Thermal expansion behaviour of unidirectional carbon-fibre-reinforced copper-matrix composites

• Published in: Composites. Part A, Applied science and manufacturing Vol. 29; no. 12; pp. 1563 - 1567
• Main Authors: Korb, G., Koráb, J., Groboth, G.
• Format: Journal Article
• Language: English
• Published: Oxford Elsevier Ltd 01.01.1998; Elsevier
• Subjects: Applied sciences; coefficient of thermal expansion; Exact sciences and technology; Fibre reinforced metals; internal stresses; Metals. Metallurgy; modelling; Powder metallurgy. Composite materials; Production techniques; stress–strain hysteresis; thermal cycling; internal stresses; coefficient of thermal expansion; modelling; stress–strain hysteresis; thermal cycling; Heat treatment; Volume fraction; Fibre reinforced metal; Stress strain relation; Prediction; Thermal cycle; Modeling; Composite material; Thermal expansion; Internal stress; Thermal expansion coefficient; Copper; Carbon fiber
• ISSN: 1359-835X; 1878-5840
• DOI: 10.1016/S1359-835X(98)00066-9

Continuous carbon-fibre-reinforced copper-matrix composites prepared by diffusion bonding technology have been used for investigation of the coefficient of thermal expansion. For reasons of economy and ease of availability, continuous Torayca T300 fibres have been used for sample preparation.

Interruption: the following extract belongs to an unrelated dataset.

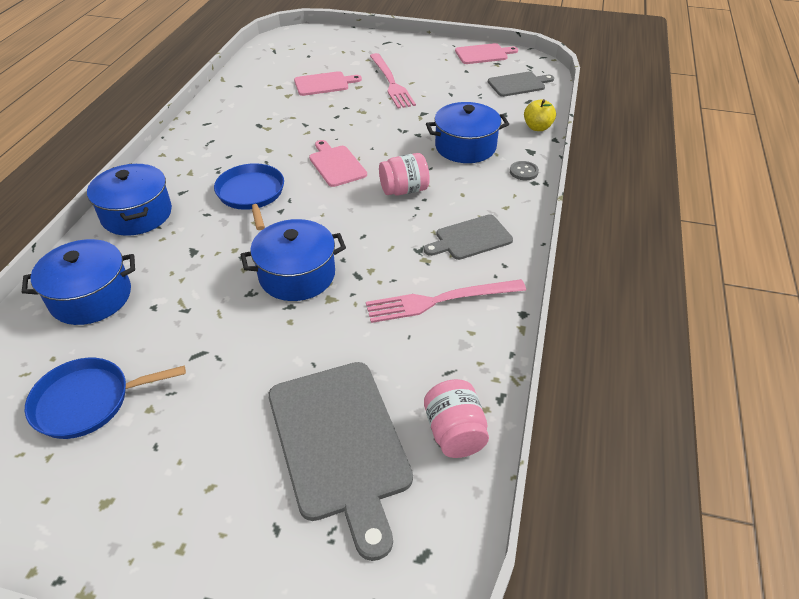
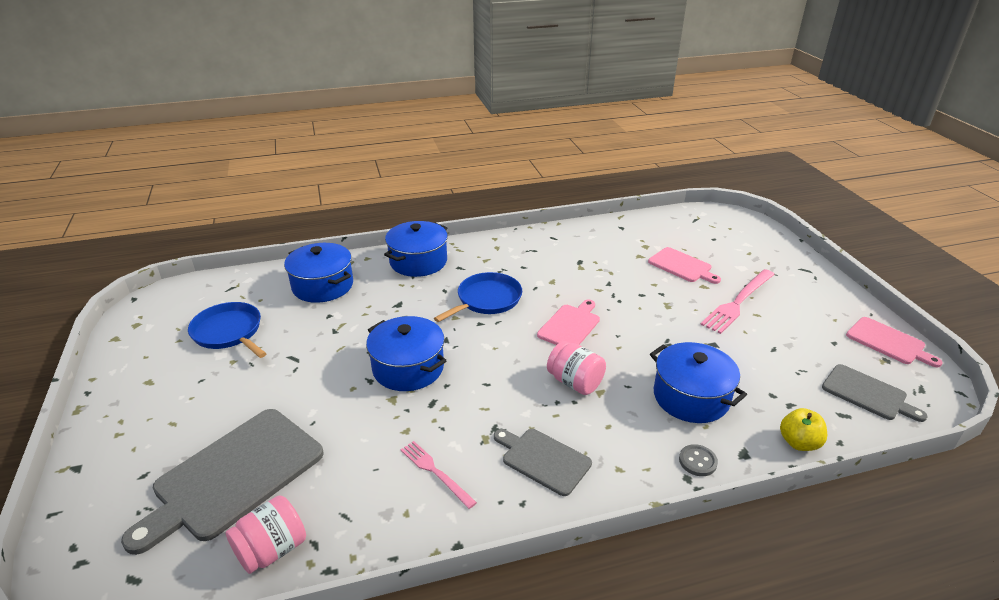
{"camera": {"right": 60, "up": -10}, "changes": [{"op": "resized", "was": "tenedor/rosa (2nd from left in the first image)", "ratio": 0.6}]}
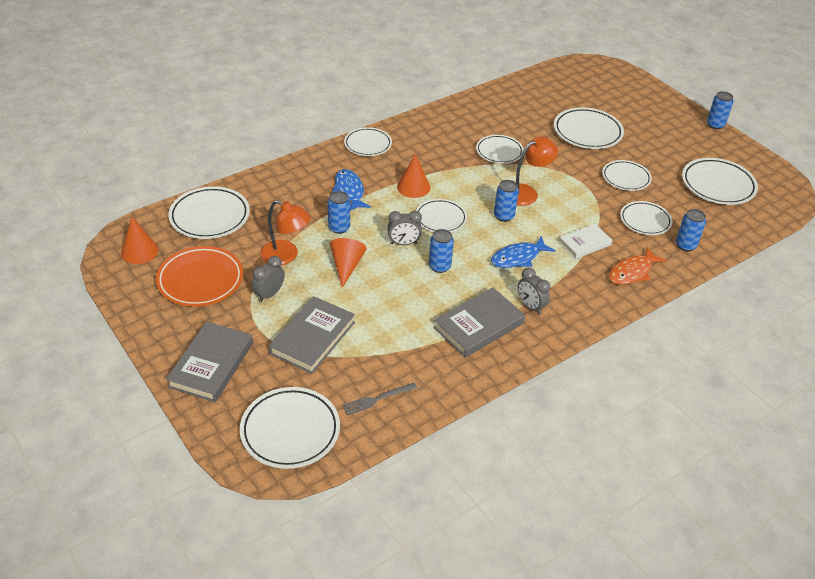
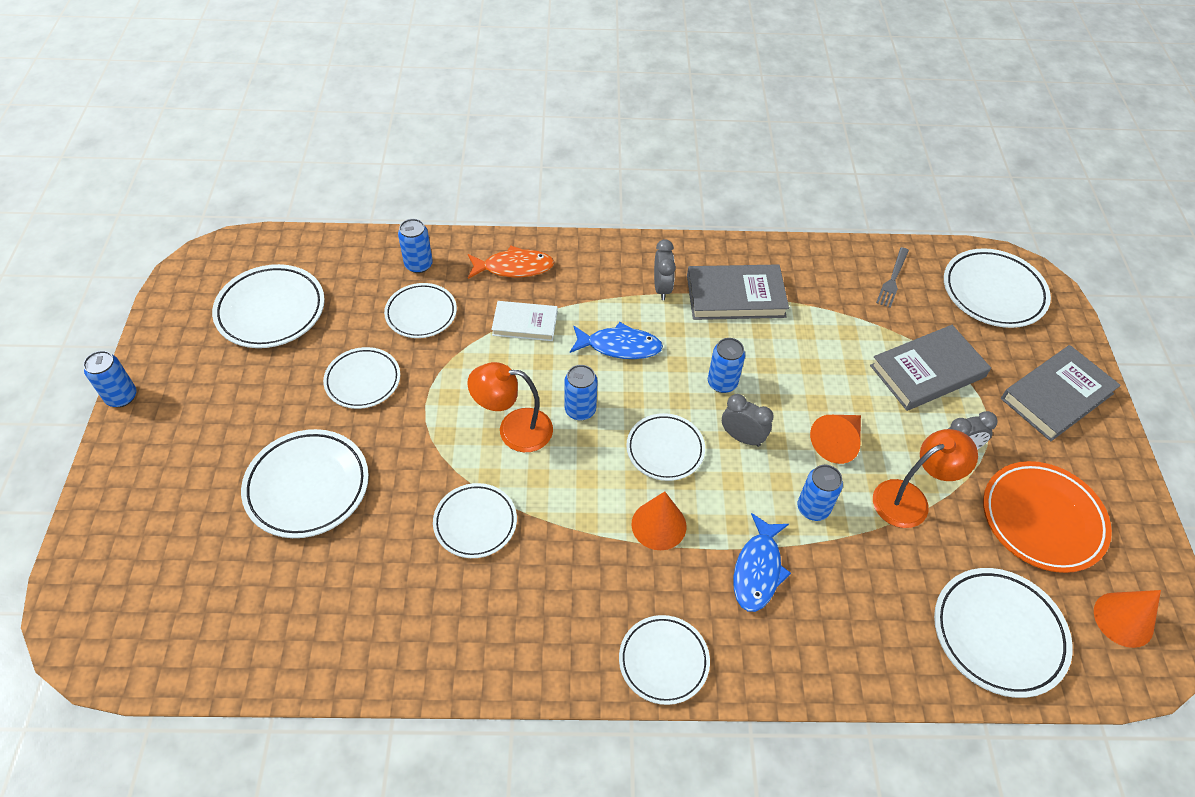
{"camera": {"right": -145, "up": 10}, "changes": [{"op": "turned", "was": "lámpara/naranja (1st from left in the first image)", "clockwise": 90}, {"op": "turned", "was": "tenedor/gris", "clockwise": 105}]}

They were coated continuously with copper (galvanically and then chemically) and unidirectional composites were prepared by diffusion bonding in vacuum at 873 K for 30 min. The linear coefficient of thermal expansion (CTE) of samples with different volume fractions of carbon fibres was measured in directions parallel and perpendicular to the fibre direction. The samples were heat-treated for one temperature cycle in the range 293–573 K or cycled three times in a temperature range from 253 to 573 K. Measured CTE values are compared with those predicted by the well-known Schapery model and the model derived by Kural and Min. Better agreement was achieved with the predictions of the longitudinal CTE of the composite. Prediction of the transverse CTE was more difficult because of a lack of knowledge of the transverse CTE of carbon fibres. Models including the transverse CTE of carbon fibres (Kural–Min) gave better results for prediction of the transverse CTE of the unidirectional composite.